New research finds that older, non-white adults are more likely to live in areas with higher air pollution and near toxic disposal sites, among or environmental injustices, potentially underlying their cognitive health.

“A lot of money has been spent on understanding the genetics and pathological characterization of Alzheimer’s disease,” says P. Murali Doraiswamy, professor of psychiatry and behavioral sciences at Duke University School of Medicine, and senior author of the study published in the Journal of Alzheimer’s Disease Reports.

“But we still don’t have a good way to quantify the dozens of environmental risks for the disease and how they may interact together.”

The results add to a growing area of research exploring the connections between environmental factors and brain health, racial injustices, and aging, and suggests that looking at a patient’s address may be just as important for care providers to consider as listening to their heart or ordering a brain scan.

Location and Brain Health

Where someone lives can influence their brain health. Middle-aged women get a cognitive boost when residing in areas with more trees, flowers, parks, and other green spaces, whereas living in poorer neighborhoods with more polluted air elevates risks for and rates of Alzheimer’s disease.

These are piecemeal examples, though.

“An all-encompassing snapshot tying multiple environmental factors and resources available based on where someone lives to neurodegenerative disorders, like Alzheimer’s disease, has not been explored as well,” says first author Alisa Adhikari, a clinical research associate in the Doraiswamy lab.

The researchers recruited 107 participants aged 55 to 95 with mild cognitive impairment living in or around New York City or Durham, North Carolina to study the effectiveness of computerized cognitive training therapies, such as crossword puzzles and brain games, on slowing dementia progression over 78 weeks.

To get a fuller sense of how place, race, and the mind influence each other, coauthor Adaora Nwosu, a Duke medical student, pulled in data from the Center for Disease Control Environmental Justice Index (EJI).

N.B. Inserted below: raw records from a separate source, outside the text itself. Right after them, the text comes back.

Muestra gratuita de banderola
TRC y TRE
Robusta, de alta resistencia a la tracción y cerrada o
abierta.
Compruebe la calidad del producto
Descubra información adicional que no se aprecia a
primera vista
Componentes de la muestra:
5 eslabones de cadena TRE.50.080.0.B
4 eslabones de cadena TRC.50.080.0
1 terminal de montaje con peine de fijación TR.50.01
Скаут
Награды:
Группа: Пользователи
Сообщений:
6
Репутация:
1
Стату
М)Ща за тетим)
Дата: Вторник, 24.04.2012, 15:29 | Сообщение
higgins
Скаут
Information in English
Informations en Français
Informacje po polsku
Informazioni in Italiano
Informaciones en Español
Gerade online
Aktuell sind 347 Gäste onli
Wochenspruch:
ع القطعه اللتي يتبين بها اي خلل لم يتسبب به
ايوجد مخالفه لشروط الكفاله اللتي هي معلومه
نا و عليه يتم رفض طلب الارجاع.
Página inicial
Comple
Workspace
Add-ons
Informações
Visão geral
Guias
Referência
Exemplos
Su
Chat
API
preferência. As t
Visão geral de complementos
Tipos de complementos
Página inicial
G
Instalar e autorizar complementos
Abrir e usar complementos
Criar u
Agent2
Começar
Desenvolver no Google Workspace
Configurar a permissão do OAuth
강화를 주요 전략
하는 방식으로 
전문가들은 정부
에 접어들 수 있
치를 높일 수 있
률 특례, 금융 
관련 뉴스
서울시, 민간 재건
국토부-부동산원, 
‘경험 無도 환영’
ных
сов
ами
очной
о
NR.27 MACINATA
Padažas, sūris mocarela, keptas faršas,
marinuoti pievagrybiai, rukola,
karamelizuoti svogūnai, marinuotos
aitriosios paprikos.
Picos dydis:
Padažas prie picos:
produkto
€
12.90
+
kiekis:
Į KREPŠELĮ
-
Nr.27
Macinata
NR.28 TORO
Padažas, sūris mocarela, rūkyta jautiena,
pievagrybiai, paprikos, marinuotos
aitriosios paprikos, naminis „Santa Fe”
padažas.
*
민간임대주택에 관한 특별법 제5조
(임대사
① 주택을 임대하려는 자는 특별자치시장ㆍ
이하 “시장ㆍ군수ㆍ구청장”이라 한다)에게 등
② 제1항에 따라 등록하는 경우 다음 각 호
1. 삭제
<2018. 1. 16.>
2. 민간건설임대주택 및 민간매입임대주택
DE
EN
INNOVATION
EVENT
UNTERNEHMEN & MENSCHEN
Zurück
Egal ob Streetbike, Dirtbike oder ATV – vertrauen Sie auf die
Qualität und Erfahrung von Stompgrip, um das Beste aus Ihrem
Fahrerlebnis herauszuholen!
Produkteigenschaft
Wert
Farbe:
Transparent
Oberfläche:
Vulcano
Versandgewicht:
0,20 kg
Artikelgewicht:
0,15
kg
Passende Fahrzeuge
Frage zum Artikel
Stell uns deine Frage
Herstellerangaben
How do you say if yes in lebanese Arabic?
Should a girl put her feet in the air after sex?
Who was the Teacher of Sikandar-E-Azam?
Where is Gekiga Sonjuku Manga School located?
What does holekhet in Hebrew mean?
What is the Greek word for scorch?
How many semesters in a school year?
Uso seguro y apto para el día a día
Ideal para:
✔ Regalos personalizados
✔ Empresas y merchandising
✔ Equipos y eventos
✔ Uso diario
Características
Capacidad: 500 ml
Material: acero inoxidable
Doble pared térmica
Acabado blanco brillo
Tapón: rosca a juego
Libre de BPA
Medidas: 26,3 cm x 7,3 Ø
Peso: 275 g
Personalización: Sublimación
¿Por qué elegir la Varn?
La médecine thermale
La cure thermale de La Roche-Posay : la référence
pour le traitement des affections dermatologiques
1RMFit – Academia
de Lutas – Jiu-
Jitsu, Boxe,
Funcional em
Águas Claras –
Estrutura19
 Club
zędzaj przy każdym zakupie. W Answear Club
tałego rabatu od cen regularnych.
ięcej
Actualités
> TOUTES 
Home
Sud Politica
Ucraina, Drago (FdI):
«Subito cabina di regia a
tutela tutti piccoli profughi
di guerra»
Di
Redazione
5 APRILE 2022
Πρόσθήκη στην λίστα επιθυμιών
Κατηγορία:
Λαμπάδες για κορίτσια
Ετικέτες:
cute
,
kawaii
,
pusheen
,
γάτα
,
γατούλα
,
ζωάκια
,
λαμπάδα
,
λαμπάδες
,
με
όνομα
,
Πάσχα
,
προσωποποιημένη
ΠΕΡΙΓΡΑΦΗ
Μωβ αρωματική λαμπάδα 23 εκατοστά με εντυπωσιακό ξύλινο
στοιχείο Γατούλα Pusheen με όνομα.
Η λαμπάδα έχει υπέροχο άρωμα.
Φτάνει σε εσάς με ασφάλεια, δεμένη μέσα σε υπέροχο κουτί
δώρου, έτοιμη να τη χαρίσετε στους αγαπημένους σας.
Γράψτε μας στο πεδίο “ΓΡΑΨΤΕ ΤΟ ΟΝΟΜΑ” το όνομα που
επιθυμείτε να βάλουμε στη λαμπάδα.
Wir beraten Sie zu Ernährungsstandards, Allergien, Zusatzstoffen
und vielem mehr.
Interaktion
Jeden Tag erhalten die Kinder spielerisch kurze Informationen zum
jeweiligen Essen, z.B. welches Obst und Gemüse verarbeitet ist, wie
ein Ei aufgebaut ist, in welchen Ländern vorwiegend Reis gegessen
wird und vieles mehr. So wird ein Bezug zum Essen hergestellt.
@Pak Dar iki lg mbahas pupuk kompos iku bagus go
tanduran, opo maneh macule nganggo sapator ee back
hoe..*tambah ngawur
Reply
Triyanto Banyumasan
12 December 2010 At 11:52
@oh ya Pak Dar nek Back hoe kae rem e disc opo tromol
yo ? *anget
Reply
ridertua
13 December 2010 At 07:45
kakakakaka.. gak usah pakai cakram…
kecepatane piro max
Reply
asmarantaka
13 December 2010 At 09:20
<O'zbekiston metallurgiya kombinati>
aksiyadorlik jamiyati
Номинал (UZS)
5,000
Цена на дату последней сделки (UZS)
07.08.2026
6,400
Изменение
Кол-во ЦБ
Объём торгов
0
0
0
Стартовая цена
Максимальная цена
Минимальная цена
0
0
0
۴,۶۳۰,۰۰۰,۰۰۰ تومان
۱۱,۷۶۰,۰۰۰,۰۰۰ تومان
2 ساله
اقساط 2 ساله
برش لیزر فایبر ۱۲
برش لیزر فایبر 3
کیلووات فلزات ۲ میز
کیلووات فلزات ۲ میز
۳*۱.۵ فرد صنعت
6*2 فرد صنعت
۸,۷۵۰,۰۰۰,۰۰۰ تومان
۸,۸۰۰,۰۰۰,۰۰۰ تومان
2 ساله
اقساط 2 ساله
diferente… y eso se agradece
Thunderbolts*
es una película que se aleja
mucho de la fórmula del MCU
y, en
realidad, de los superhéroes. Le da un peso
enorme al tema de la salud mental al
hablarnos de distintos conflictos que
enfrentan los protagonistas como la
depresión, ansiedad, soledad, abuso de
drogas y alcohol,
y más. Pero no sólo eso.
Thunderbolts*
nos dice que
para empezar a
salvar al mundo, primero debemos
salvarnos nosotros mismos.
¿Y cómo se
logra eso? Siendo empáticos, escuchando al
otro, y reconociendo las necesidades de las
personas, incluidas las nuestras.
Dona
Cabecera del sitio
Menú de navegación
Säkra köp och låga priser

The EJI provides census-tract specific information about 36 environmental and social burden indicators such as neighborhood walkability and access to green spaces, diesel exhaust, air, water, and noise pollution levels, as well as the likelihood of living in older homes with greater exposure to lead or asbestos.

Non-white participants, mainly Black enrollees, were found to face higher environmental burdens.

“Minorities had greater exposure to ozone, diesel, particulate matter, carcinogenic air toxins, lack of recreation of parks, and proximity to toxic disposal sites,” Adhikari says, which she says explains, in part, the higher environmental burden scores.